Im Moment empfinde ich es fast als unvorstellbar, dass mein Experiment eigentlich in einer Woche vorbei ist. Es macht mir total Spaß, noch mehr als sonst über Nahrungsmittel und deren Zubereitung nachzudenken und einfallsreich zu sein. Fest steht, dass ich in Zukunft so weit es möglich ist, auf tierische Produkte verzichten möchte. Beim
letzten Rückblick könnte ich das schon für's Backen sagen, und dieser Vorsatz hat sich gefestigt.
Mindestens 14 Tage 30 Tage ohne Zucker
Genau richtig. Die ersten zwei Wochen ohne Zucker haben mir so gut getan, dass ich gerne zwei weitere dran hänge. Ich habe drei Kilo abgenommen und insgesamt fühle ich mich körperlich besser. Vorher habe ich irgendwie immer meinen Magen gespürt, das fällt mir jetzt erst auf. Seit drei Wochen habe ich ein prima Bauchgefühl.

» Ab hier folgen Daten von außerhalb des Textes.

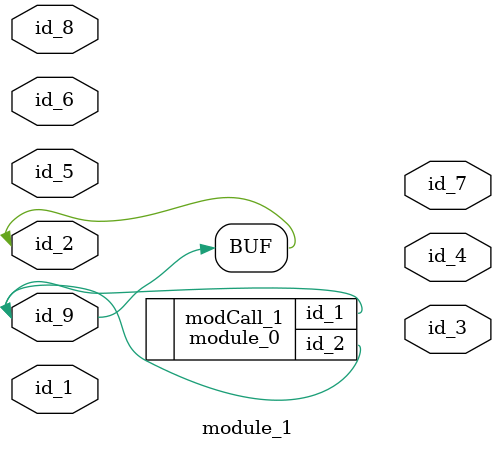
<source format=v>
module module_0 (
    id_1,
    id_2
);
  inout wire id_2;
  inout wire id_1;
  wire id_3 = id_1;
  wand id_4 = 1;
  wire id_5 = id_5;
endmodule
module module_1 (
    id_1,
    id_2,
    id_3,
    id_4,
    id_5,
    id_6,
    id_7,
    id_8,
    id_9
);
  input wire id_9;
  input wire id_8;
  output wire id_7;
  inout wire id_6;
  input wire id_5;
  output wire id_4;
  output wire id_3;
  inout wire id_2;
  input wire id_1;
  assign id_2 = id_9;
  wire id_10;
  wire id_11;
  module_0 modCall_1 (
      id_2,
      id_2
  );
endmodule

</source>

Weiterhin fällt es mir manchmal unterwegs schwer an Kuchen oder süßen Brötchen vorbeizugehen, aber das ist - wie oben schon gesagt - immer nur ein kleiner Moment, in dem ich "Hmpf" denke und dann ist gut. Ich bin ziemlich stolz, dass ich die ganze Zeit über standhaft bin. Ok, ich habe dreimal mit Agavendicksaft gebacken: Die
beerigen Muffins,
Apfelplunderteilchen und Marmorkuchen. Aber trotz dieser drei Backaktionen habe ich erst 1,5 Flaschen Agavendicksaft verbraucht und ich merke auch bei meinem morgendlichen Sojajoghurt mit Amaranth, dass ich inzwischen viel weniger süße als noch zu Beginn.

Was mich nach wie vor sehr glücklich macht ist, dass ich nach dem Essen nicht mehr den starken Drang nach einer kleinen Süßigkeit habe. Ich bin total gespannt wie es nach den 30 Tagen weitergeht. Ich denke ich möchte beim Backen und im Kaffee weniger Zucker verwenden und auch weiterhin standhaft bleiben, was die Süßigkeiten unterwegs und nach den Mahlzeiten betrifft. Aber ein Eis, mal was Süßes, mit Freunden Kaffee trinken gehen und ein Stück Kuchen dabei zu essen, möchte ich mir gönnen. Wie die erste Cola schmecken wird, darauf bin ich auch gespannt.
Kulinarische Entdeckungen der Woche(n):
Avocado: Ich dachte immer, ich mag keine Avocados..
Hafermilch: Super lecker.
Dinkel: Statt Nudeln, Reis, Couscous,... irgendwie öko, aber schmacko. Wird ins Repertoire integriert.
Fazit der Woche(n): Vorbereitung ist alles.